▶ Tasks for this exercise:
- a) Copy the part of the wrestling forum thread starting at "My Wrestler of" and ending at "Brutal as can be!", word for word.
- b) Translate this sentence from the wrestling forum thread into Spanish: "My Wrestler of the Year is definitely Okada, but with strong runners-up Sabre Jr., Omega, and Ishii."

▶ Excerpt to read:
My Wrestler of the Year is definitely Okada, but with strong runners-up Sabre Jr., Omega, and Ishii.


----------



## Wrestling is Life

Late to the party with this one, but a huge YES to Zack Sabre Jr. vs WALTER from PWG ASW13:N2. God damn! Brutal as can be!


----------



## Rah

Fuck it, let's end this thread with LUCHA

NOMINATE
*Demus 3:16 vs Wotan (Generación XXI 18/12/2017)*
https://www.youtube.com/watch?v=GM4ffJZJI3Q

Is Wotan looking for a quick Insurance pay out or something? Between this match and the Terry brawl, he probably has more dirt in his veins than blood at this point. The chairshots and headbutts are stiff enough but watching them roll around on a drink-spilled, dirty floor had me wincing.

Sadly this isn't complete but we get enough meat to understand the bulk. And that bulk is impressive. I've probably been higher on Wotan than most, and this was the best he's looked since facing Black Terry, but this was a total Demus 3:16 show. His blood-loss selling was great, but he shone with his offence. Kneeling headbutts are a thing that need to die a death in contemporary wrestling but Demus provided a very viable way of introducing the spot by popping a towering Wotan in the dick before wacking him with a stiff headbutt to the temple. Smirked wholeheartedly when he legit near murdered the referee with a chairshot.

This definitely had too much walk-and-talk brawling but there was enough meat and potatoes (good lord those potatoes!) to be a good addition to the list.​


----------



## Concrete

I know we have all moved on but I actually won't stop watching until 2/28/18. That said for my Voices of Wrestling MOTY ballot I'm rewatching some of my top matches from last year:

*Ben-K, Big R Shimizu, Naruki Doi & Takehiro Yamamura vs. Cyber Kong, El Lindaman, Shingo Takagi & T-Hawk (DG 2/2/17):****1/4*
Read the full review but essentially a structural fever dream.

▶ Entries provided:
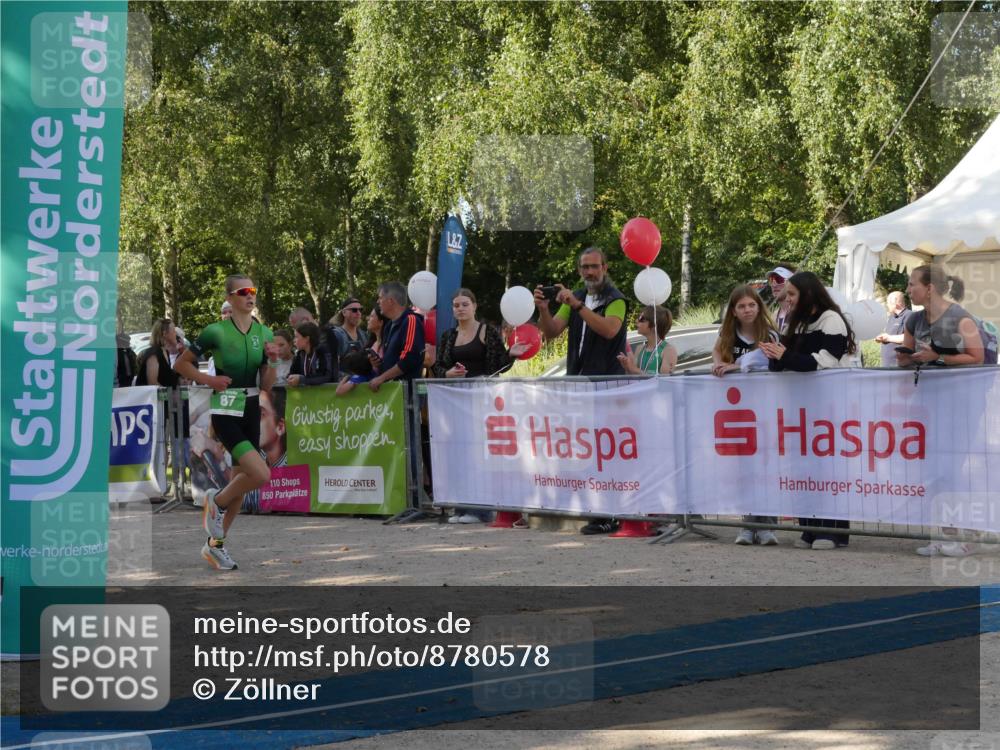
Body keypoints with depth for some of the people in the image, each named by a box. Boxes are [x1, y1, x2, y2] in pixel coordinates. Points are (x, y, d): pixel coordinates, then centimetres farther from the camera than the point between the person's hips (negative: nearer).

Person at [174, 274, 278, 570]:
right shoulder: (216, 331, -8)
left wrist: (273, 361, -9)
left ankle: (216, 544, 23)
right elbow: (181, 364, 2)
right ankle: (217, 501, 6)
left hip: (252, 411, 6)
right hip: (226, 412, -6)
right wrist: (208, 379, -11)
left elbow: (266, 385, 8)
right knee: (261, 474, -21)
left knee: (241, 482, 9)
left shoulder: (264, 333, 6)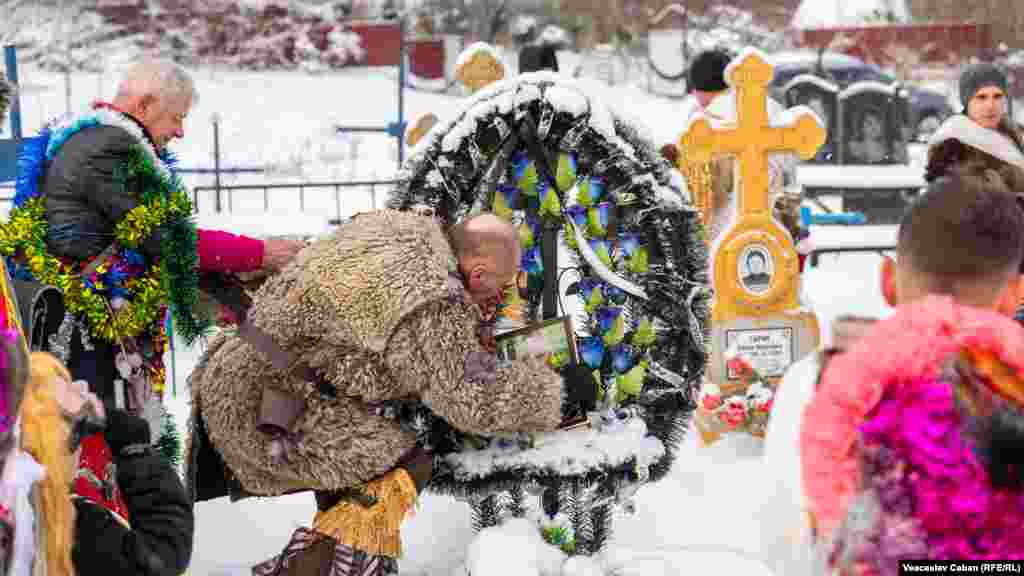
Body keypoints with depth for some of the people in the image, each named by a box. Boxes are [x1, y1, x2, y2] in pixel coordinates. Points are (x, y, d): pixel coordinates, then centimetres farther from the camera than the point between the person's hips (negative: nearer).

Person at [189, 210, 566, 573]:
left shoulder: (388, 225, 5)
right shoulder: (435, 310, -20)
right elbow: (475, 403, -13)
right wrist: (555, 388, 1)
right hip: (262, 415, -9)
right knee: (400, 464, -6)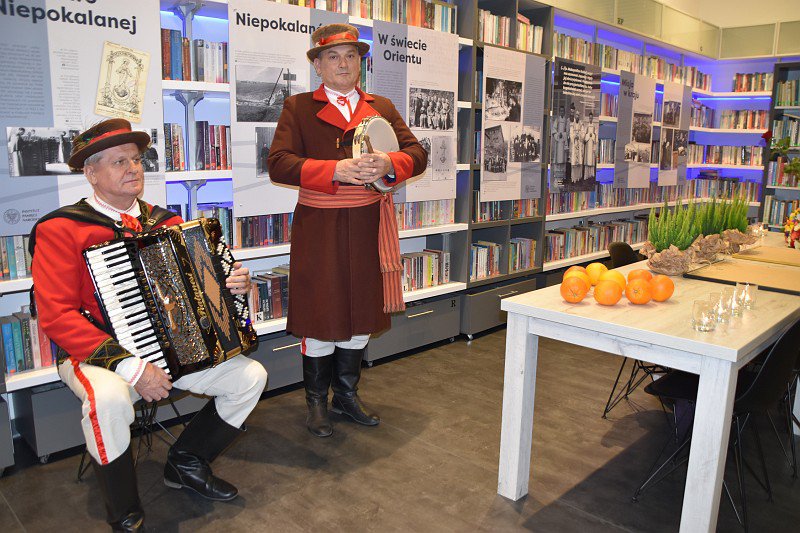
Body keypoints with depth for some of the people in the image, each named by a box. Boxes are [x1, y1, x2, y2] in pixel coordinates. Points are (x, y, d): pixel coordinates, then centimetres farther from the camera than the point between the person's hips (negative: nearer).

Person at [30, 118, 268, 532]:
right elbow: (57, 316, -17)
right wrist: (130, 366, -25)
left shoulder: (165, 222, 8)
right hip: (96, 355, -5)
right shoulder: (61, 230, -9)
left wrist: (231, 285, -8)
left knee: (252, 376, -7)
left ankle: (186, 462, 15)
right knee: (109, 398, -38)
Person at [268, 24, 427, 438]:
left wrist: (390, 163, -18)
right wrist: (335, 170, -24)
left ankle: (347, 394, 32)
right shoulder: (298, 108, 2)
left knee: (362, 312, 13)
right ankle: (316, 402, 24)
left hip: (368, 228, 4)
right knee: (320, 315, 4)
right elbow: (279, 164, -11)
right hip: (319, 229, -4)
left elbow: (417, 153, 4)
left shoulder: (381, 108, 13)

▶ Task answers:
- a)
My Wrestler of the Year is definitely Okada, but with strong runners-up Sabre Jr., Omega, and Ishii.


----------



## Wrestling is Life

Late to the party with this one, but a huge YES to Zack Sabre Jr. vs WALTER from PWG ASW13:N2. God damn! Brutal as can be!

- b) Mi Luchador del Año es sin duda Okada, pero con fuertes segundos lugares: Sabre Jr., Omega e Ishii.